- Task instructions: Convert every line of the entries below into a numbered list, leaving out blank lines.
-- Start --
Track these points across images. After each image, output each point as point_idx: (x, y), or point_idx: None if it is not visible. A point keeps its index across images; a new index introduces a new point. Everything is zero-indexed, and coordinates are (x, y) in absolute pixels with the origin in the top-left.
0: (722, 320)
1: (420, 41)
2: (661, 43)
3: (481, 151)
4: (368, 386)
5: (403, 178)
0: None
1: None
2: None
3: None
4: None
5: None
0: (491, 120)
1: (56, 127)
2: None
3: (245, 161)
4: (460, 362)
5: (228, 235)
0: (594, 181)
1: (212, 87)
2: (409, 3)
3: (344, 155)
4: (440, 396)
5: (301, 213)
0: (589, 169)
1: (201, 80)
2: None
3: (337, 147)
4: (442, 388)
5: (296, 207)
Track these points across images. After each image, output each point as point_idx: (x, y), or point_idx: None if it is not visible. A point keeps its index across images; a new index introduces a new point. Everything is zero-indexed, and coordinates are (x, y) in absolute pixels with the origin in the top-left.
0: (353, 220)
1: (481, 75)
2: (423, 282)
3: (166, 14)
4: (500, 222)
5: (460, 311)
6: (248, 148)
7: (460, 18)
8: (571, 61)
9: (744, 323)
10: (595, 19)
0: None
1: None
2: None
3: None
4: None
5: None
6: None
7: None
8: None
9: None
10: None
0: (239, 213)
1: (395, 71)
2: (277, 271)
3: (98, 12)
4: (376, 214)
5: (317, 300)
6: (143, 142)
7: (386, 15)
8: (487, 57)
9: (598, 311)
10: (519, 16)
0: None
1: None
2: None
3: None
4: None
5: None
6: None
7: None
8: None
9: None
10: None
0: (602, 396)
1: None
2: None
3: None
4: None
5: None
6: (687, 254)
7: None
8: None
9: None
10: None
-- End --
- Task output:
1. Track these points across images. After each image, output each point as point_idx: (x, y), or point_idx: None if it is not visible. A point keeps its index across images; a new index introduces a new point. Everything is zero-indexed, and coordinates are (x, y) in absolute pixels with the origin in the top-left.
2. 0: (722, 320)
3. 1: (420, 41)
4. 2: (661, 43)
5. 3: (481, 151)
6. 4: (368, 386)
7. 5: (403, 178)
8. 0: None
9. 1: None
10. 2: None
11. 3: None
12. 4: None
13. 5: None
14. 0: (491, 120)
15. 1: (56, 127)
16. 2: None
17. 3: (245, 161)
18. 4: (460, 362)
19. 5: (228, 235)
20. 0: (594, 181)
21. 1: (212, 87)
22. 2: (409, 3)
23. 3: (344, 155)
24. 4: (440, 396)
25. 5: (301, 213)
26. 0: (589, 169)
27. 1: (201, 80)
28. 2: None
29. 3: (337, 147)
30. 4: (442, 388)
31. 5: (296, 207)
32. Track these points across images. After each image, output each point as point_idx: (x, y), or point_idx: None if it is not visible. A point keeps its index across images; a new index introduces a new point. Everything is zero-indexed, and coordinates are (x, y) in absolute pixels with the origin in the top-left.
33. 0: (353, 220)
34. 1: (481, 75)
35. 2: (423, 282)
36. 3: (166, 14)
37. 4: (500, 222)
38. 5: (460, 311)
39. 6: (248, 148)
40. 7: (460, 18)
41. 8: (571, 61)
42. 9: (744, 323)
43. 10: (595, 19)
44. 0: None
45. 1: None
46. 2: None
47. 3: None
48. 4: None
49. 5: None
50. 6: None
51. 7: None
52. 8: None
53. 9: None
54. 10: None
55. 0: (239, 213)
56. 1: (395, 71)
57. 2: (277, 271)
58. 3: (98, 12)
59. 4: (376, 214)
60. 5: (317, 300)
61. 6: (143, 142)
62. 7: (386, 15)
63. 8: (487, 57)
64. 9: (598, 311)
65. 10: (519, 16)
66. 0: None
67. 1: None
68. 2: None
69. 3: None
70. 4: None
71. 5: None
72. 6: None
73. 7: None
74. 8: None
75. 9: None
76. 10: None
77. 0: (602, 396)
78. 1: None
79. 2: None
80. 3: None
81. 4: None
82. 5: None
83. 6: (687, 254)
84. 7: None
85. 8: None
86. 9: None
87. 10: None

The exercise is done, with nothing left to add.